── Extract to read

Mortality within 30 days of receiving systemic anti-cancer therapy at a regional oncology unit: What have we learned?
Article first published online: 12 MAR 2012
© 2012 Wiley Publishing Asia Pty Ltd
Asia-Pacific Journal of Clinical Oncology
Volume 8, Issue 4, pages 325–329, December 2012
How to Cite
YOONG, J., SEAH, J.-A., HAMILTON, K., TEO, L. N. and CHONG, G. (2012), Mortality within 30 days of receiving systemic anti-cancer therapy at a regional oncology unit: What have we learned?. Asia-Pacific Journal of Clinical Oncology, 8: 325–329. doi: 10.1111/j.1743-7563.2011.01498.x
- Issue published online: 27 NOV 2012
- Article first published online: 12 MAR 2012
- Accepted for publication 15 October 2011.
Aims: Benefits to patients from systemic anti-cancer therapies (SACT) occur at a cost of significant toxicities that can be life threatening. Published data of SACT mortality outside clinical trials is limited with no published Australia data. We aim to establish local outcomes at a regional Victorian oncology center to allow comparison with limited international data.
Methods: An audit was undertaken at Ballarat Health Services to analyze all deaths occurring within 30 and 60 days of receiving SACT (cytotoxic chemotherapy and targeted therapy) for epithelial malignancies and hematological malignancies (excluding acute leukemia), over a 12-month period. Hormonal therapy was excluded.
Results: Between 1 January and 31 December 2008, 378 patients received SACT. In total 13 deaths (3.4%) occurred within 30 days following SACT. Three deaths (23%) were definitely treatment-related – neutropenic sepsis, pneumocystis pneumonia and bowel perforation, respectively. Eight deaths (62%) were definitely unrelated to treatment. Most deaths were due to disease progression (six patients) For two patients (15%), the cause of death was unknown. Most patients were treated with palliative intent. Most patients were receiving first-line treatment (seven patients, 50%). A further five deaths (1.3%) occurred 31–60 days after SACT, four of which were due to disease progression.
Conclusion: Our local outcome data are comparable to limited current international data. This type of audit reviews local outcomes and identifies factors contributing to mortality in order to improve standards of care. We encourage similar audits to establish national benchmarks of 30-day mortality rate.

────

**Your tasks:**
**a.** According to the abstract on 30-day mortality after anti-cancer therapy, how many patients received SACT between 1 January and 31 December 2008?
**b.** Name every cause of death that the abstract on 30-day mortality after anti-cancer therapy lists as definitely treatment-related.

── Given entries

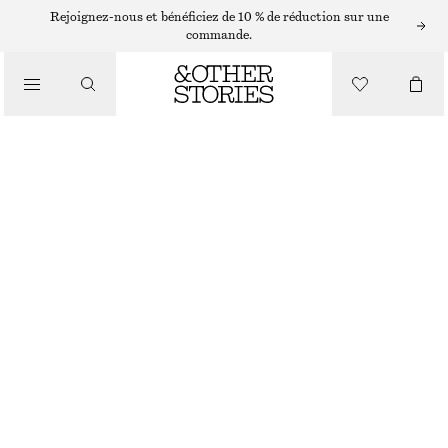
/
Rejoignez-nous et bénéficiez de 10 % de réduction sur une
BIKINIS
commande.
/
MAILLOTS DE BAIN
BAS DE BIKINI À LIENS
€ 29
/
VÊTEMENTS
NOIR/BLANC
32
34
36
38
40
42
44
Guide des tailles
TAILLE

────

**Solutions to each task:**
**a.** 378 patients

**b.** Neutropenic sepsis, pneumocystis pneumonia, and bowel perforation.